## DATASET EXTRACT
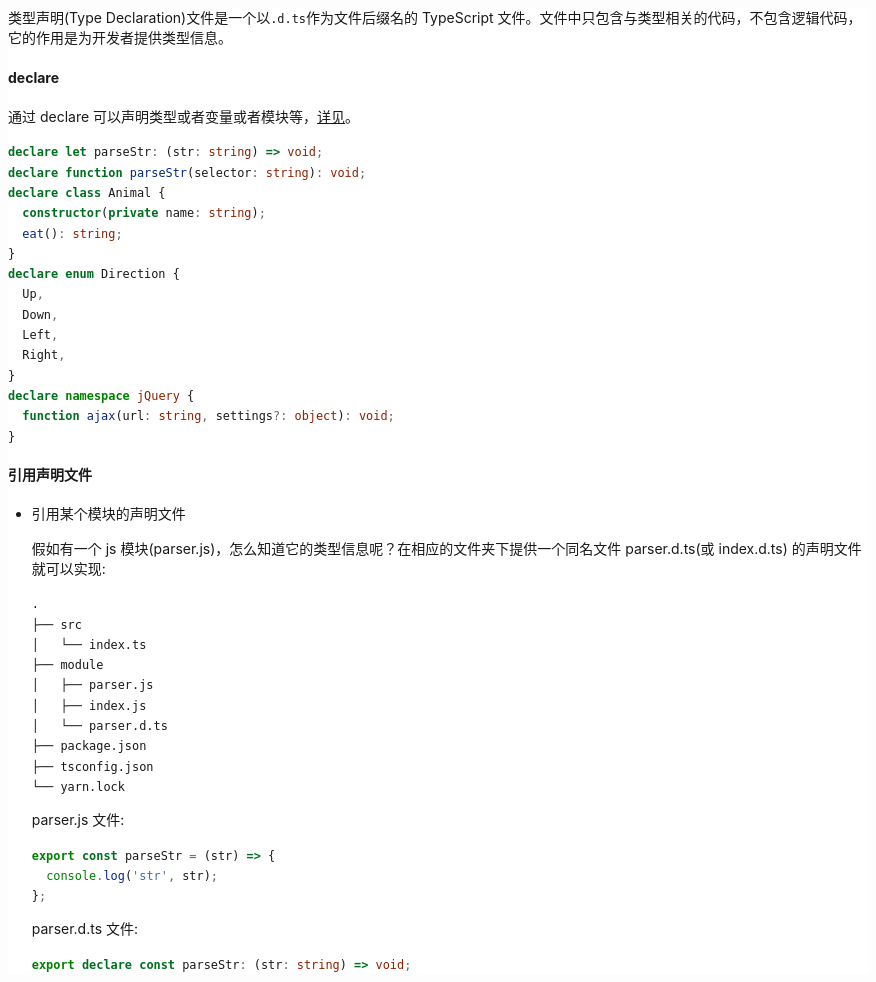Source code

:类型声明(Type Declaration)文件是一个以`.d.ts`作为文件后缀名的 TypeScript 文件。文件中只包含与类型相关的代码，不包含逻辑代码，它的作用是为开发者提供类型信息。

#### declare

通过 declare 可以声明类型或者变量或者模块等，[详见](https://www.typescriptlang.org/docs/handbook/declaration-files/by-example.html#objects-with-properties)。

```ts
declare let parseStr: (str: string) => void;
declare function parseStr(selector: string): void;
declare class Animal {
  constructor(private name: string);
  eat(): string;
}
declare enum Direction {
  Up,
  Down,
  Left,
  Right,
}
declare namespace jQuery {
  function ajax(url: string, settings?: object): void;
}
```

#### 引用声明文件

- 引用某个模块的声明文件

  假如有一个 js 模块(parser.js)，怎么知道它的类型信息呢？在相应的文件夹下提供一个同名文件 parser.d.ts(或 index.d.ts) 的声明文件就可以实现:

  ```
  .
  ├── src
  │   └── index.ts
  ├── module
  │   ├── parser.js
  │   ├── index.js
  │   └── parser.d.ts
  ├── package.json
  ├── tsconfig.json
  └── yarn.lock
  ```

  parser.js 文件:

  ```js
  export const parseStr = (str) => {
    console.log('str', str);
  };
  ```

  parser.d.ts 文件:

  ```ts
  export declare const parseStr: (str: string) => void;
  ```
---
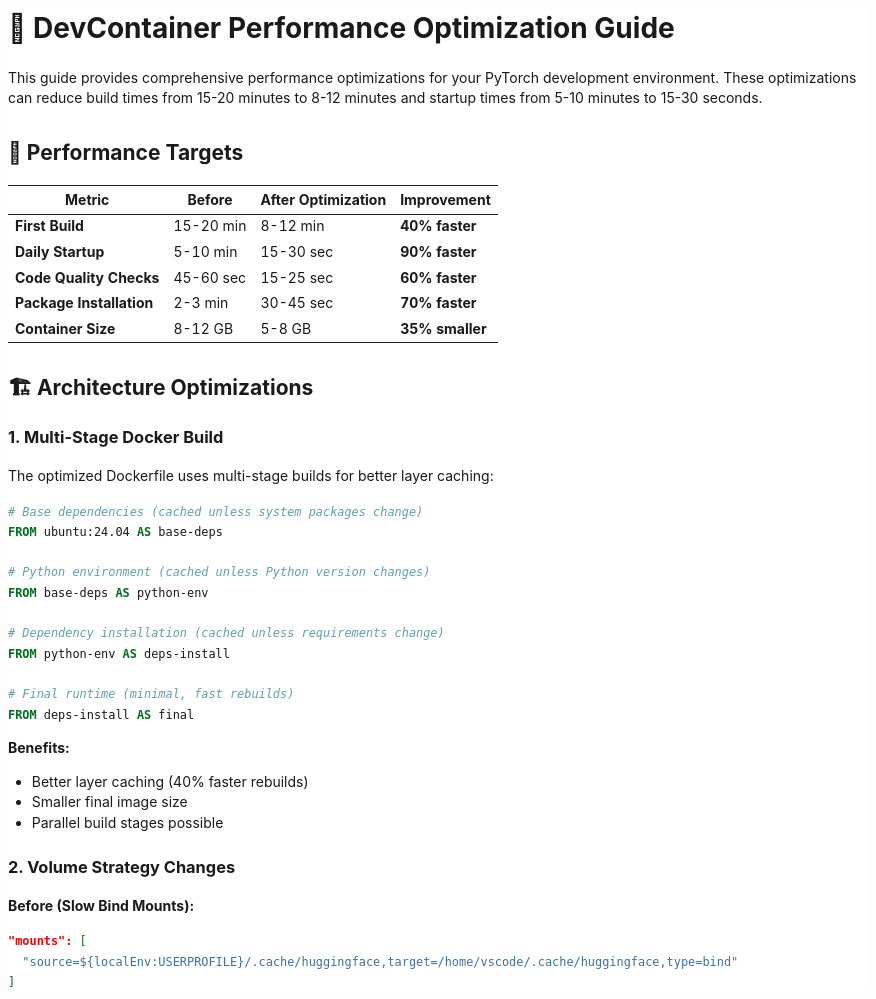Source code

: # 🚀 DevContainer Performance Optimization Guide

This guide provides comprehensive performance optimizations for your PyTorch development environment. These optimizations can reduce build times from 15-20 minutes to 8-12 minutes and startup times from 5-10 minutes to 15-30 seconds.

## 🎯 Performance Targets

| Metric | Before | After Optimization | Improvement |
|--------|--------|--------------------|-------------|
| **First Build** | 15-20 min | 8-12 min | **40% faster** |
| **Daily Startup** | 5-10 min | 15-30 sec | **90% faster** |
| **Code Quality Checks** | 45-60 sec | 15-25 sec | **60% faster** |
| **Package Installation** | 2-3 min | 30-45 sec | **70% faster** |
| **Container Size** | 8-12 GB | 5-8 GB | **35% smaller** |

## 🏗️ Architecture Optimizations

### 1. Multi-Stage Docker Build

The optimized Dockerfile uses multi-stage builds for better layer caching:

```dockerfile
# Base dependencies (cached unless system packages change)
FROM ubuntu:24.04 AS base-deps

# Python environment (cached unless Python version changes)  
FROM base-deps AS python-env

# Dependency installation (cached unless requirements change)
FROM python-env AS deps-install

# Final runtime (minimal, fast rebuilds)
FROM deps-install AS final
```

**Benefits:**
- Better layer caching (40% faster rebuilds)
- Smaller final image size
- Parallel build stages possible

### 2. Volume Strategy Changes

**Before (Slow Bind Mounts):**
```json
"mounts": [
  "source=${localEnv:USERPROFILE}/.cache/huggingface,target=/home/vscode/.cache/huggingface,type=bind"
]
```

## WORK TASK
Reproduce the lines of the entries above from the one with "sec | **90% faster** |" to the one with "GB | **35% smaller** |", both included, exactly and without any other line.

## RESPONSE FOR THIS EXERCISE
| **Daily Startup** | 5-10 min | 15-30 sec | **90% faster** |
| **Code Quality Checks** | 45-60 sec | 15-25 sec | **60% faster** |
| **Package Installation** | 2-3 min | 30-45 sec | **70% faster** |
| **Container Size** | 8-12 GB | 5-8 GB | **35% smaller** |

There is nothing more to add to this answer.